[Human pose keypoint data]
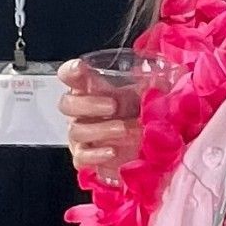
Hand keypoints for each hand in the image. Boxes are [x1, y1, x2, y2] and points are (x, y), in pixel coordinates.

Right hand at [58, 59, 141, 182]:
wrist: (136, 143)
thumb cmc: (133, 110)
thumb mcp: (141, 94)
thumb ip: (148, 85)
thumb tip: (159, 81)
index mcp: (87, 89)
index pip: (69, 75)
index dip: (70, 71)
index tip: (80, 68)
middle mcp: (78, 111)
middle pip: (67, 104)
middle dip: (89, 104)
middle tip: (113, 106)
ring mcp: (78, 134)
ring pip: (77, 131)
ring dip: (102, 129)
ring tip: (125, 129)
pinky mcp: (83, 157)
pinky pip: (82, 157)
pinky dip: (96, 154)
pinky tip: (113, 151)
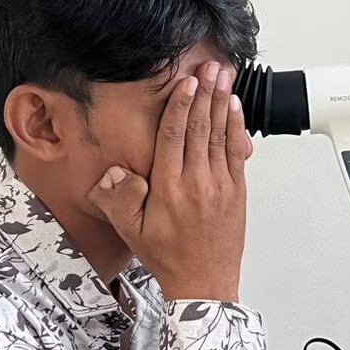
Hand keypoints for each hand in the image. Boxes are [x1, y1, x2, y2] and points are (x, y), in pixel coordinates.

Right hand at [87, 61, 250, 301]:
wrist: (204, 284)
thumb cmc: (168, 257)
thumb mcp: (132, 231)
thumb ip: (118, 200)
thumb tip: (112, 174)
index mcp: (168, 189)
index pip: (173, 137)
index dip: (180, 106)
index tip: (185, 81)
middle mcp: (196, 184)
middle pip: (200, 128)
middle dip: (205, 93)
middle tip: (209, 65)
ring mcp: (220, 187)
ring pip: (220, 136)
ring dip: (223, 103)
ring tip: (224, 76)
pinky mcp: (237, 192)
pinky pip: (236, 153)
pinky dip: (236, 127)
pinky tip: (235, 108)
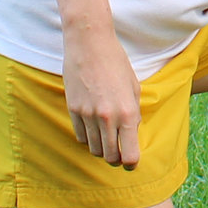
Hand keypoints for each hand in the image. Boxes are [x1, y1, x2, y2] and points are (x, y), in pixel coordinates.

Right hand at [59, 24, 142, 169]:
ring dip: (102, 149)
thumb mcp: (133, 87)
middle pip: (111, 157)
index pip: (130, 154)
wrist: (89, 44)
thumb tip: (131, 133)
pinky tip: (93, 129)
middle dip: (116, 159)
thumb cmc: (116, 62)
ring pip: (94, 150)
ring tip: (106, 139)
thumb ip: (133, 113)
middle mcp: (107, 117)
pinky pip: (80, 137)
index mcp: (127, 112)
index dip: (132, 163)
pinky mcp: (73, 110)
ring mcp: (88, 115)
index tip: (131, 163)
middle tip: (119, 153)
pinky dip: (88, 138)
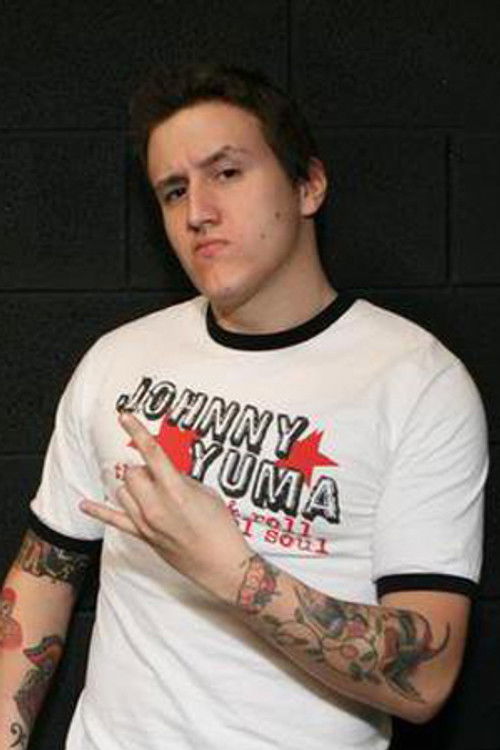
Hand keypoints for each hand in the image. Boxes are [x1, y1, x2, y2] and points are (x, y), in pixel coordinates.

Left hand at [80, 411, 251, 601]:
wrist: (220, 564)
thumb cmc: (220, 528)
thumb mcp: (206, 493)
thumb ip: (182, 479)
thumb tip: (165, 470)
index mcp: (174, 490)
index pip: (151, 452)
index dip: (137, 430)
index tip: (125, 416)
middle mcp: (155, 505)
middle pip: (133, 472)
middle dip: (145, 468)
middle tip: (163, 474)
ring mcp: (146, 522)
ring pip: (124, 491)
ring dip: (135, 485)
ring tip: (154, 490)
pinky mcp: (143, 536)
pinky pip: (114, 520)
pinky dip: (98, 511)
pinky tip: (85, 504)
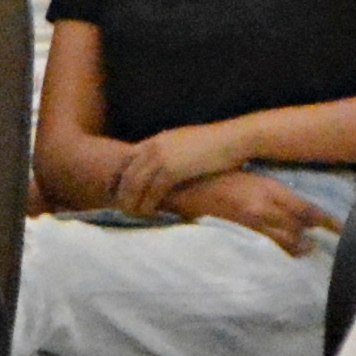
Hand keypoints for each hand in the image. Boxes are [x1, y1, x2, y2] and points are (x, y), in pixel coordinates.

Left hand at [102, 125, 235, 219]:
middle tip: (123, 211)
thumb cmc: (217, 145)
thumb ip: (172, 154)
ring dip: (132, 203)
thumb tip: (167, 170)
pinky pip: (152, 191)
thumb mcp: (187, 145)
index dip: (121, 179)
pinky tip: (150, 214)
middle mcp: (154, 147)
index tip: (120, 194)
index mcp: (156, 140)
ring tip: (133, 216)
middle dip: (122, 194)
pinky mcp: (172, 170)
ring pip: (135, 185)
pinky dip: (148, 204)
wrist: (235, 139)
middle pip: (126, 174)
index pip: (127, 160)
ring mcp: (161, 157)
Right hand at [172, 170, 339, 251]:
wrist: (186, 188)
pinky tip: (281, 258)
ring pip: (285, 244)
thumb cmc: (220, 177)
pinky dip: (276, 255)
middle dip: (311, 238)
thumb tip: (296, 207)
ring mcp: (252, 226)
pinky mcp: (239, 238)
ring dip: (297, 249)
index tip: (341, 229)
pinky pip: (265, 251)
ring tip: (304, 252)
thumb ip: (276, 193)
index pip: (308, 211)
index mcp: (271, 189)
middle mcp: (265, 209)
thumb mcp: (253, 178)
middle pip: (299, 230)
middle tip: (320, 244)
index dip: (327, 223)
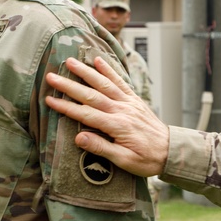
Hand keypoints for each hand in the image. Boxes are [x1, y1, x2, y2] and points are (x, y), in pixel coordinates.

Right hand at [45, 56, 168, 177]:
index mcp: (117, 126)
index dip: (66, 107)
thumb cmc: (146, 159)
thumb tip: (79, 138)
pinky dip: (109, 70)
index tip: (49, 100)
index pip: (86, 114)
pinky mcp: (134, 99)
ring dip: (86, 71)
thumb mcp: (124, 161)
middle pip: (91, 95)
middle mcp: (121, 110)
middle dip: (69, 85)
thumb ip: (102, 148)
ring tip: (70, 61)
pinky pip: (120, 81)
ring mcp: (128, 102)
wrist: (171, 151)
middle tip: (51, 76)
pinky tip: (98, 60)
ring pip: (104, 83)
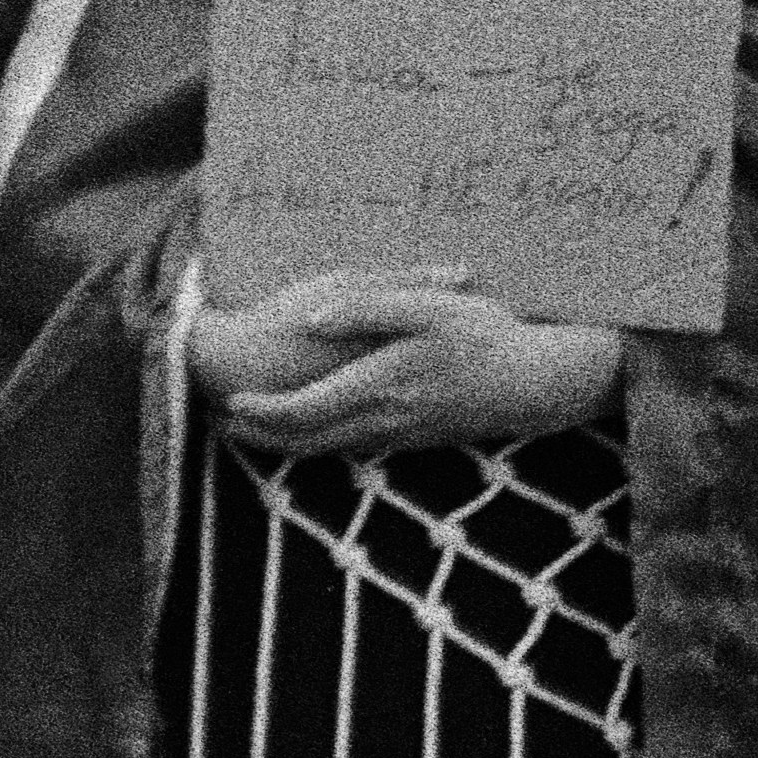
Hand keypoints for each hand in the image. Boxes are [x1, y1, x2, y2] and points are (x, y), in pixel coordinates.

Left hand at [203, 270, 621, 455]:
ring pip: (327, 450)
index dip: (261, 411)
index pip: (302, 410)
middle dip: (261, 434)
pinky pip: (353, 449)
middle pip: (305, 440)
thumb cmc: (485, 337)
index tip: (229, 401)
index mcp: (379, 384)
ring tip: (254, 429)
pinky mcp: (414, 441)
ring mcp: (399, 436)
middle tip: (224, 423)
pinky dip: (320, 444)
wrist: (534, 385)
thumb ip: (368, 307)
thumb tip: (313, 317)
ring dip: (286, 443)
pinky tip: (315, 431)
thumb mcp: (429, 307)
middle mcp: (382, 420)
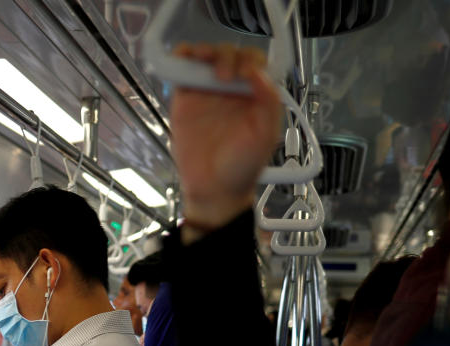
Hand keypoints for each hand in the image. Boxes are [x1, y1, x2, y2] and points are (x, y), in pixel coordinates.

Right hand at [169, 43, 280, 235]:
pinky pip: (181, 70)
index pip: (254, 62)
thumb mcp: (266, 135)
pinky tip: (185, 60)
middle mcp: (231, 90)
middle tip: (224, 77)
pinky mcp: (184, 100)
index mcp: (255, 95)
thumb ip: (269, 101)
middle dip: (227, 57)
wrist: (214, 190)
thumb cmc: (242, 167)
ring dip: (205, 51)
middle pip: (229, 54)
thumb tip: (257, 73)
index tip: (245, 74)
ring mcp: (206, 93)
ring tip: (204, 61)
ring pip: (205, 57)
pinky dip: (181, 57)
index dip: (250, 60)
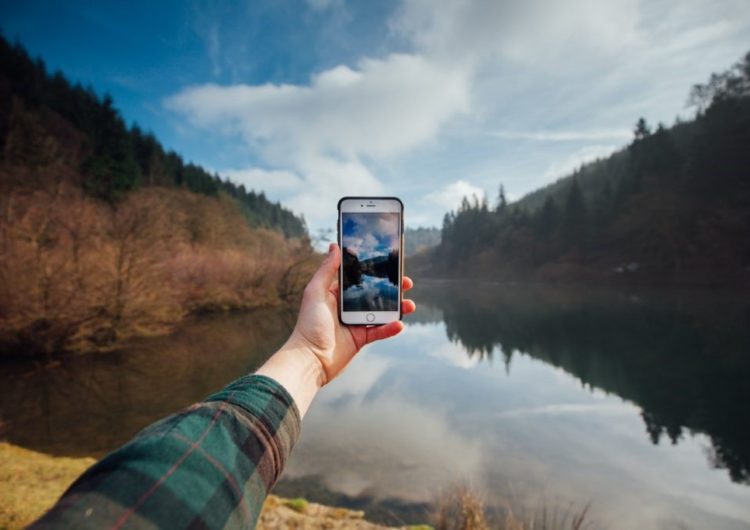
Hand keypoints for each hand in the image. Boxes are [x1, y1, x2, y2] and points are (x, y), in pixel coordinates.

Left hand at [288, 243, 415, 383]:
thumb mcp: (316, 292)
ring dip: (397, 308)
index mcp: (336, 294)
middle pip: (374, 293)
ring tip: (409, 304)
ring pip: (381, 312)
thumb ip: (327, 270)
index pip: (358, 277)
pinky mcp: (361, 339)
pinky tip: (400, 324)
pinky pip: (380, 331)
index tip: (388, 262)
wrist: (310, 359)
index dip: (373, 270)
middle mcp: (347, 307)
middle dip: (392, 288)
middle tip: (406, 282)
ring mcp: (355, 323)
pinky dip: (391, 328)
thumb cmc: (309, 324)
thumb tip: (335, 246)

==

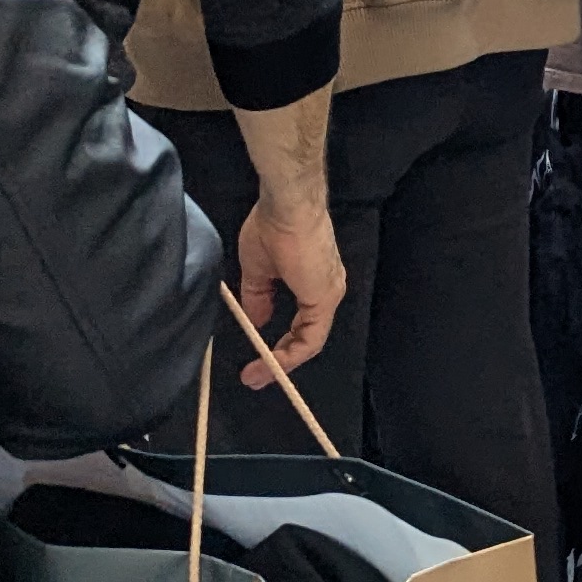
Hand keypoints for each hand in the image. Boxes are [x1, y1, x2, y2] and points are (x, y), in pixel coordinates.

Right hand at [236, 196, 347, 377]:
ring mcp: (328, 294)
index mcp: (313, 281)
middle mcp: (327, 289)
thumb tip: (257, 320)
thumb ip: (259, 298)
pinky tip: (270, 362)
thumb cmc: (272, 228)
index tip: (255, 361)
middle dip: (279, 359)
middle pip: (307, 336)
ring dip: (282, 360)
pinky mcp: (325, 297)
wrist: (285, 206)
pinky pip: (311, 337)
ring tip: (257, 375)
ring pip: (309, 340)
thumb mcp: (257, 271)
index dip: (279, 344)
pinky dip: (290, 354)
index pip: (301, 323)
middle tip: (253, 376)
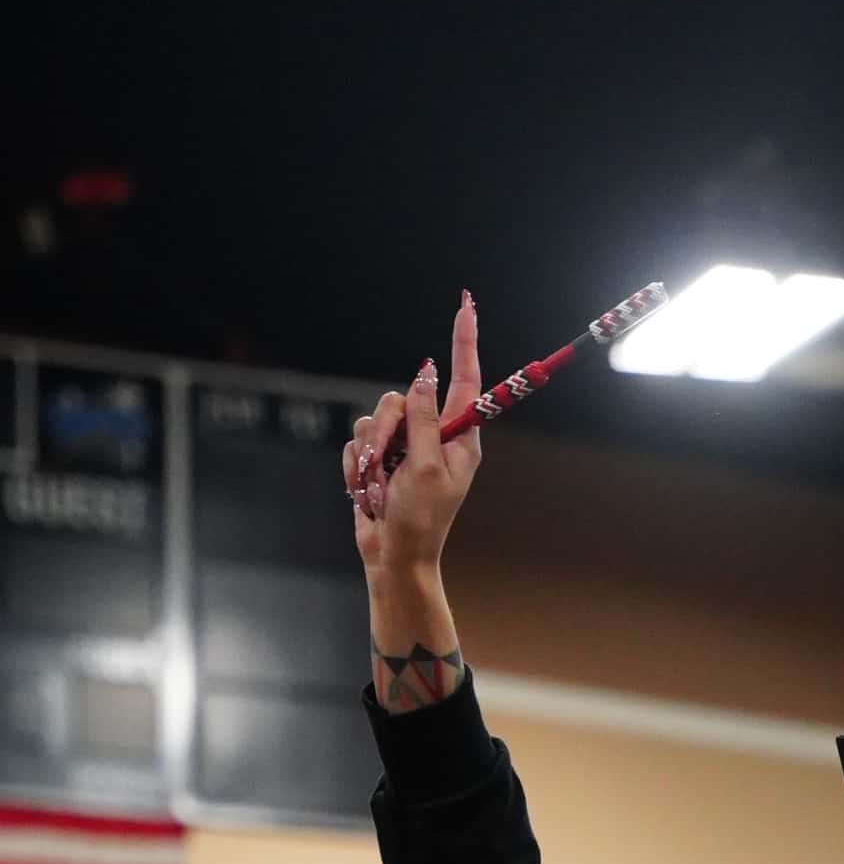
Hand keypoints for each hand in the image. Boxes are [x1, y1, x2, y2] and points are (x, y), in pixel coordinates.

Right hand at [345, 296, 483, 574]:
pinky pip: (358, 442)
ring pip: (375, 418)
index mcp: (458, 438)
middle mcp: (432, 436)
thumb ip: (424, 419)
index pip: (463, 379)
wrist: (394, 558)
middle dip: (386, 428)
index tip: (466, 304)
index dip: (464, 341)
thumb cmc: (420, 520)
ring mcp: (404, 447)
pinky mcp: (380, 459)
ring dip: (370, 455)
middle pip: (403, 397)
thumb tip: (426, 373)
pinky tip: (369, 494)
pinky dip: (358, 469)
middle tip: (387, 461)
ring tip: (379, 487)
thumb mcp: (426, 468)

- Task to carry out -
Among the entries above, locate the line with "index dip: (180, 106)" and the line with "middle tip: (163, 474)". Give those two lines and all lines between them again, exactly, leaving out the pictures.

- Final answer -
index dip: (180, 106)
index tip: (185, 81)
middle mcp: (196, 184)
middle pip: (200, 128)
middle dip: (205, 93)
middle tip: (209, 65)
ring mcp: (220, 187)
ring pip: (220, 136)
ring dip: (223, 103)
ring tip: (224, 76)
pinky mcp: (237, 192)
pinky pip: (236, 153)
pinky dip: (236, 127)
pinky tip: (235, 108)
Hand keypoints for each hand in the image. Boxes are [x1, y1, x2, y2] and points are (x, y), in pixel coordinates.

Right hand at [59, 24, 142, 169]:
ring dip: (102, 149)
thumb mcp: (133, 87)
middle pip: (111, 157)
index pip: (130, 154)
wrist: (89, 44)
thumb tip: (131, 133)
pinky tip: (93, 129)
middle dip: (116, 159)
thumb cmc: (116, 62)
ring pip: (94, 150)
ring tip: (106, 139)
thumb ip: (133, 113)
middle mcp: (107, 117)
pinky pip: (80, 137)
index mcp: (127, 112)
index dip: (132, 163)
pinky mcp: (73, 110)
ring mcp: (88, 115)
index tip: (131, 163)
middle tip: (119, 153)
pinky dip: (88, 138)
Hand keypoints for each hand in the image. Boxes are [x1, y1, x2, y2] and points are (x, y), in pixel coordinates.

Left hand at [80, 411, 251, 601]:
wrist: (220, 564)
thumb cmc: (220, 528)
thumb mcp: (206, 493)
thumb ip: (182, 479)
thumb tip: (165, 470)
index mcp: (174, 490)
index pip: (151, 452)
index dip: (137, 430)
index tip: (125, 416)
middle mcp: (155, 505)
middle pip: (133, 472)
middle dip: (145, 468)
middle tip: (163, 474)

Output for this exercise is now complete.